Researchers funded by the Biotechnology and Biological Sciences Research Council (BBSRC), among others, have taken the first step in developing a new type of vaccine to protect chickens against coccidiosis, the most important parasite of poultry globally.
A vaccine of this type - based on proteins from the coccidiosis bug rather than being derived from a live parasite - could be produced on a larger scale than is currently possible so could be used to provide much more widespread protection to chicken flocks.
The researchers produced a much more detailed picture of how coccidiosis attacks chickens, uncovering the protein molecules which are secreted onto the surface of the coccidiosis-causing-parasite, Eimeria, that allow it to attach-to and invade cells in a chicken's gut.
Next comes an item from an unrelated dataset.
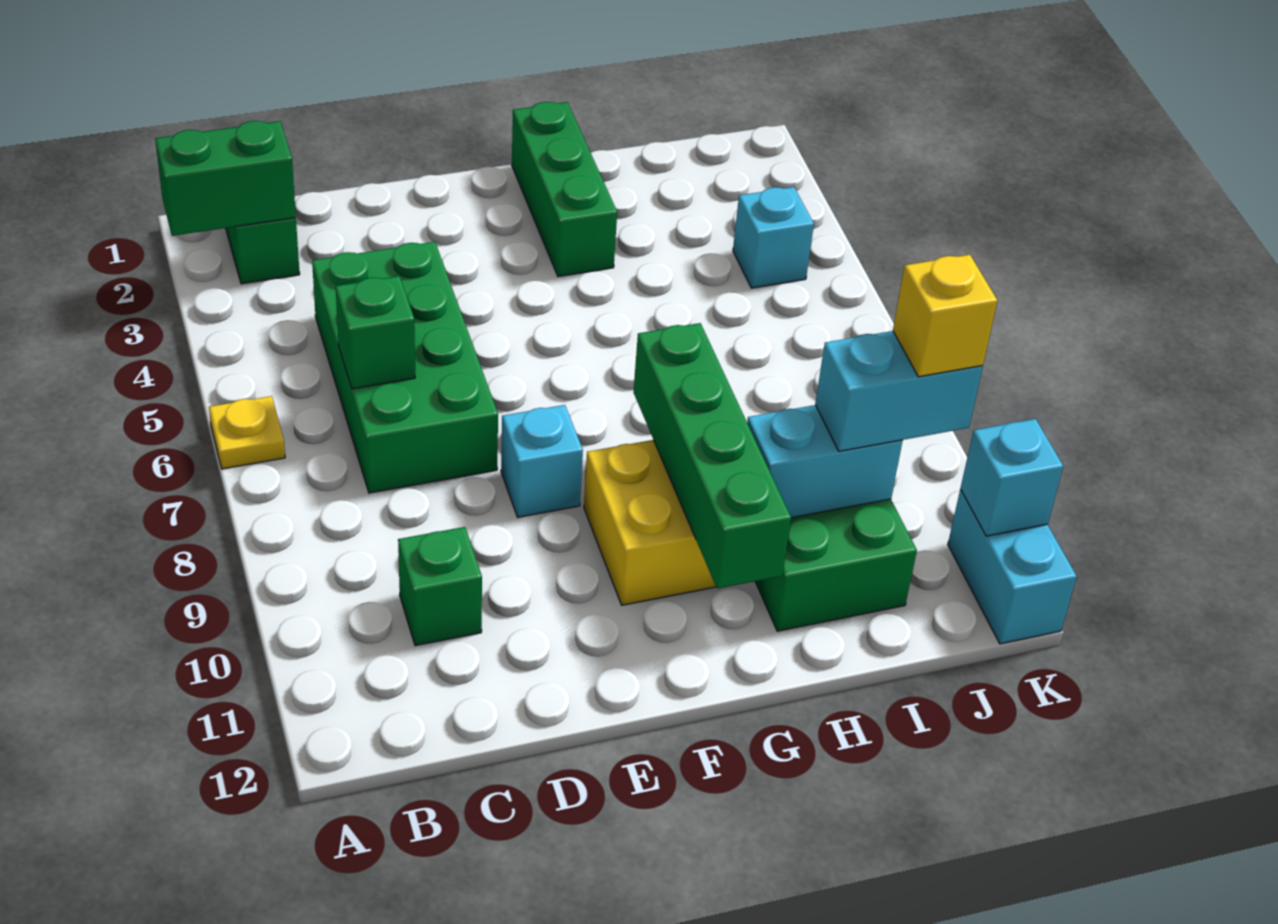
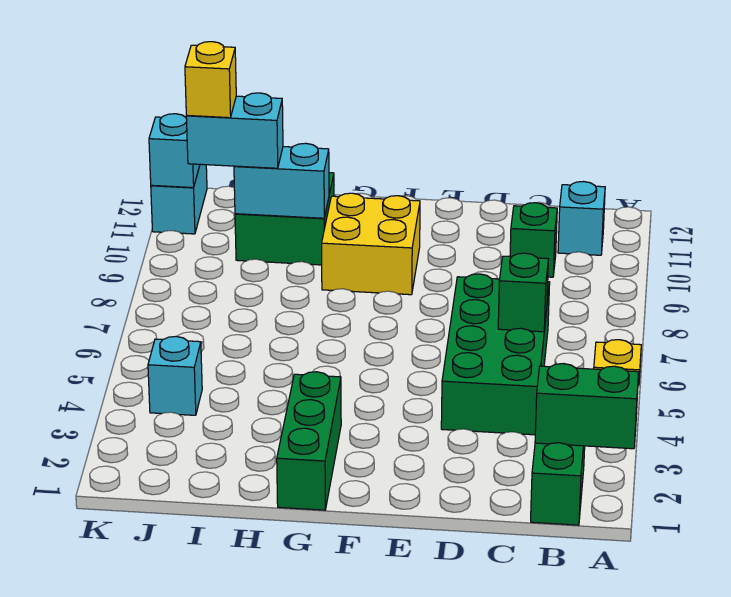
cyan 1x1 brick [501,405,583,517] -> cyan 1x1 brick moved to [558,182,605,255]
green 1x4 brick [633,323,791,589] -> none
The scientists also found that when purified and used to inoculate chickens, one of these molecules provided the birds with some protection against coccidiosis and so shows promise as the basis of a new vaccine.
The research was carried out by an international team with funding from BBSRC, the Engineering and Physical Sciences Research Council (EPSRC), the Medical Research Council (MRC) and the Wellcome Trust. The research is published today (13 October) in the journal PLoS Pathogens and the UK-based research took place at Imperial College London, the Institute for Animal Health, the University of Oxford and the Royal Veterinary College.
Cost of coccidiosis
Professor Fiona Tomley of the Royal Veterinary College said "Coccidiosis is the most important parasite of poultry globally. Conservative estimates by the EU put the annual worldwide cost of coccidiosis at over £1billion so controlling it is very important economically but it is also valuable for improving the health and welfare of chickens."
Currently, coccidiosis is treated with antimicrobial drugs or using a vaccine derived from a live parasite. Both of these methods are problematic as drug resistance is widespread and the vaccine is relatively expensive to produce so cannot be used on a wide, preventative scale. Vaccines for some other diseases are based on single proteins rather than killed versions of the disease-causing bug. These so-called 'recombinant vaccines' offer a number of advantages over killed-disease vaccines as they are safer and can be produced more cheaply and quickly and on an industrial scale.